Мы с Витей переглядываемся. А - что в наших силах?

- Да нет, мы проездом. На старые места посмотреть приехали.

- А тут - и начальство ваше. Может, оно...

В тёмном - подсобралась:

- Иде?

- Да тут где-то.

Невдали звонко пропел петух. Петушье пенье, что б вокруг ни творись, всегда сочно, радостно, обещает жизнь.

Ну, а нам... нам что ж?.. Дальше?

Попрощались - пошли выше, через хребтик.

А сердце - ноет.

- Осталась наша деревня на голях, - окает Витя. - Как и была всю дорогу.

- Да, сейчас для людей не больше добьёшься, чем когда и раньше.

Во все стороны открытое место. Вот и Моховое близко. Да и ближе него теперь позастроено.

А поправей, ко второй улице, - с пяток овец пасётся. Без никого.

Присели на бугорочек. Смотрим туда, вперёд.
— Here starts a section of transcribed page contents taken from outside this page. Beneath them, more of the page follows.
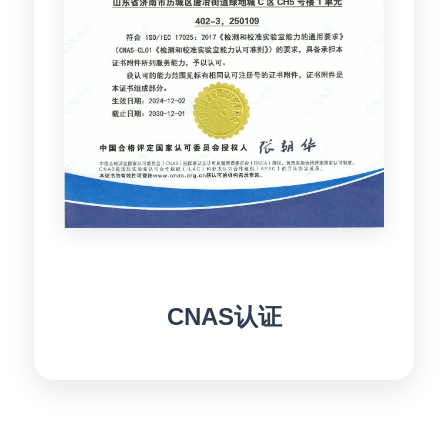
CNAS认证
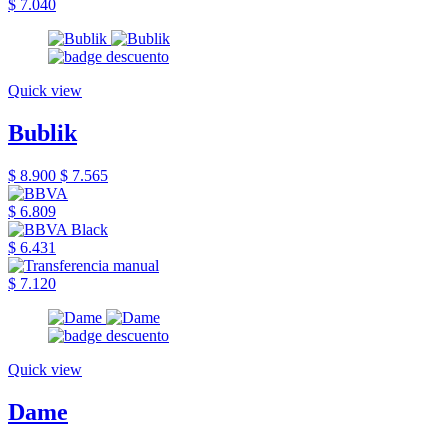
$ 7.040
Quick view
Bublik
$ 8.900
$ 7.565
$ 6.809
$ 6.431
$ 7.120
Quick view
Dame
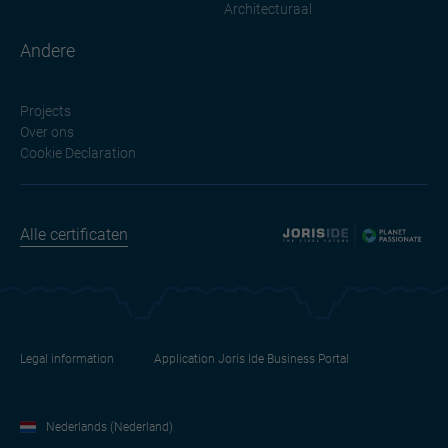
Architecturaal
Andere
Projects
Over ons
Cookie Declaration
Alle certificaten
Legal information
Application Joris Ide Business Portal
Nederlands (Nederland)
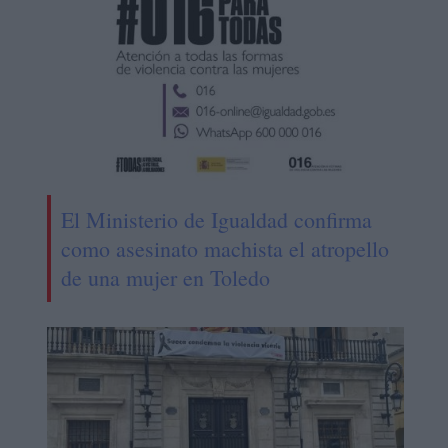
El Ministerio de Igualdad confirma
como asesinato machista el atropello
de una mujer en Toledo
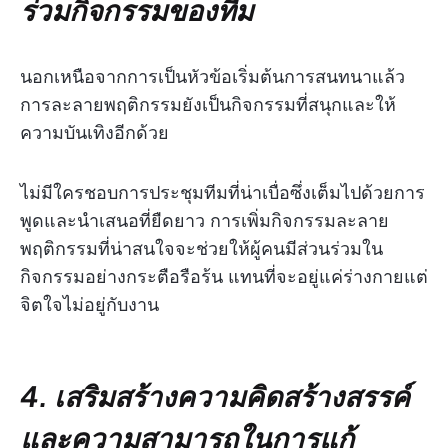
ร่วมกิจกรรมของทีม
นอกเหนือจากการเป็นหัวข้อเริ่มต้นการสนทนาแล้ว
การละลายพฤติกรรมยังเป็นกิจกรรมที่สนุกและให้
ความบันเทิงอีกด้วย
ไม่มีใครชอบการประชุมทีมที่น่าเบื่อซึ่งเต็มไปด้วยการ
พูดและนำเสนอที่ยืดยาว การเพิ่มกิจกรรมละลาย
พฤติกรรมที่น่าสนใจจะช่วยให้ผู้คนมีส่วนร่วมใน
กิจกรรมอย่างกระตือรือร้น แทนที่จะอยู่แค่ร่างกายแต่
จิตใจไม่อยู่กับงาน
4. เสริมสร้างความคิดสร้างสรรค์
และความสามารถในการแก้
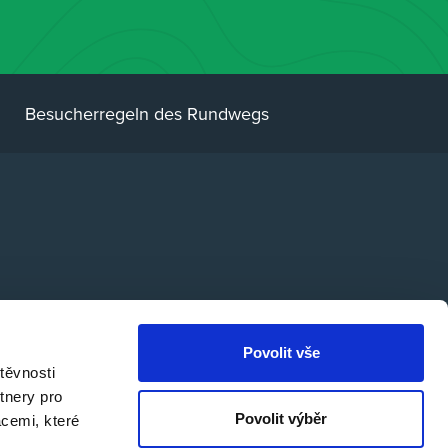
Besucherregeln des Rundwegs
Povolit vše
těvnosti
tnery pro
Povolit výběr
acemi, které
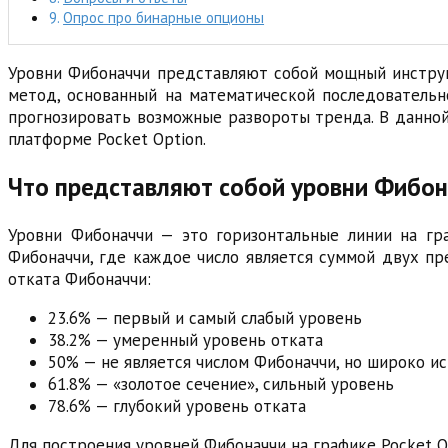
Опрос про бинарные опционы
Уровни Фибоначчи представляют собой мощный инструм
метод, основанный на математической последовательн
прогнозировать возможные развороты тренда. В данной
платформе Pocket Option.
Что представляют собой уровни Фибона
Уровни Фибоначчи — это горизонтальные линии на гр
Фибоначчи, где каждое число является суммой двух пред
отката Фибоначчи:
23.6% — первый и самый слабый уровень
38.2% — умеренный уровень отката
50% — не является числом Фибоначчи, но широко ис
61.8% — «золотое сечение», сильный уровень
78.6% — глубокий уровень отката
Для построения уровней Фибоначчи на графике Pocket 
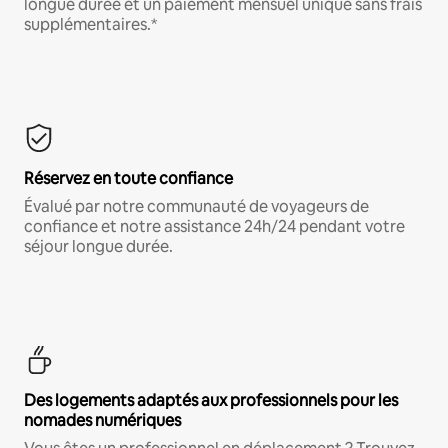
longue durée et un paiement mensuel unique sans frais
supplémentaires.*
Réservez en toute confiance
Évalué par notre communauté de voyageurs de
confiance et notre assistance 24h/24 pendant votre
séjour longue durée.
Des logements adaptés aux professionnels pour les
nomades numériques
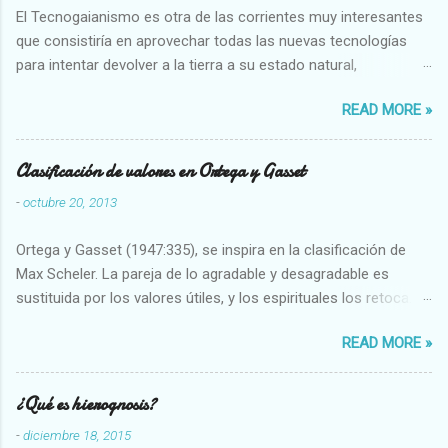
El Tecnogaianismo es otra de las corrientes muy interesantes
que consistiría en aprovechar todas las nuevas tecnologías
para intentar devolver a la tierra a su estado natural,
restaurarando todo el daño que hemos hecho a la tierra los
READ MORE »
seres humanos.
Clasificación de valores en Ortega y Gasset
-
octubre 20, 2013
Ortega y Gasset (1947:335), se inspira en la clasificación de
Max Scheler. La pareja de lo agradable y desagradable es
sustituida por los valores útiles, y los espirituales los retoca.
Su clasificación queda : 1 UTILES Capaz-Incapaz Caro-Barato
READ MORE »
Abundante-Escaso,etc 2 VITALES Sano-Enfermo Selecto-
Vulgar Enérgico-Inerte Fuerte-Débil,etc. 3 ESPIRITUALES a)
Intelectuales Conocimiento-Error Exacto-Aproximado
¿Qué es hierognosis?
Evidente-Probable,etc b) Morales Bueno-malo Bondadoso-
-
diciembre 18, 2015
malvado Justo-Injusto Escrupuloso-Relajado Leal-Desleal,etc.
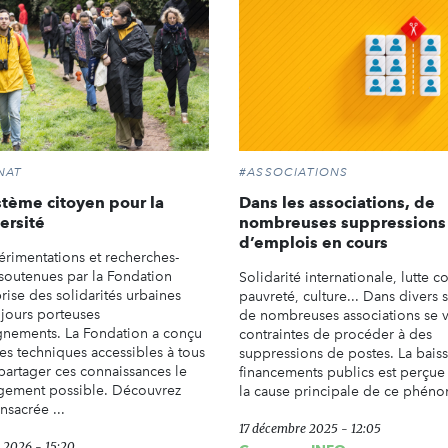
NAT
#ASSOCIATIONS
tème citoyen pour la
Dans les associations, de
ersité
nombreuses suppressions
d’emplois en cours
érimentations et recherches-
 soutenues par la Fondation
Solidarité internationale, lutte co
rise des solidarités urbaines
pauvreté, culture... Dans divers 
ujours porteuses
de nombreuses associations se 
gnements. La Fondation a conçu
contraintes de procéder à des
hes techniques accessibles à tous
suppressions de postes. La bais
 partager ces connaissances le
financements publics est perç
rgement possible. Découvrez
la cause principale de ce phén
nsacrée ...
17 décembre 2025 - 12:05
r 2026 - 15:20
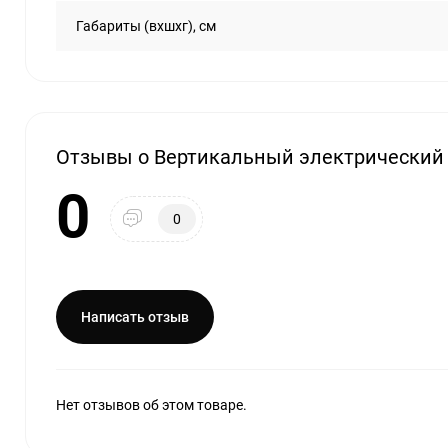
Габариты (вхшхг), см
Отзывы о Вертикальный электрический 
0
0
Написать отзыв
Нет отзывов об этом товаре.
- Во-он там предупредитель наш был. Как он уцелел тот день?

- Но ночью потом - здорово засекали. И давили много.

- А утром - опять нас сорвали.

- Суетилось начальство. Здесь бы - больше сделали, зачем к Подмаслову совали?

- В Подмаслово не поедем?

- Да нет, наверно. Времени не остаётся.

Сидим, солнышко с левого плеча греет.

- Помогать им - по одной не вытянешь. Весь распорядок в стране надо чистить.

А - кому? Таких людей - не видно.

Давно не стало их в России.

Давно.

Сидим.

- А какой же я дурак был, Витя. Помнишь - про мировую революцию?.. Ты-то деревню знал. С основы.

Витя - скромный. Его хоть перехвали - не занесётся. И через какие строгости жизнь его ни протаскивала - а он всё тот же, с терпеливой улыбкой.

- Вот там, поправей, отмечали тогда день рождения Боева. Говорил: доживу ли до тридцать - не знаю. А до тридцати одного не дожил.

- Да, прусская ночка - была, - вспоминает Овсянников. - И какоеж безлюдье мёртвое, откуда бы наступленью взяться? Я черезо всё озеро перешёл - и до конца ж никого, ничего. И тут - Шмакова убило.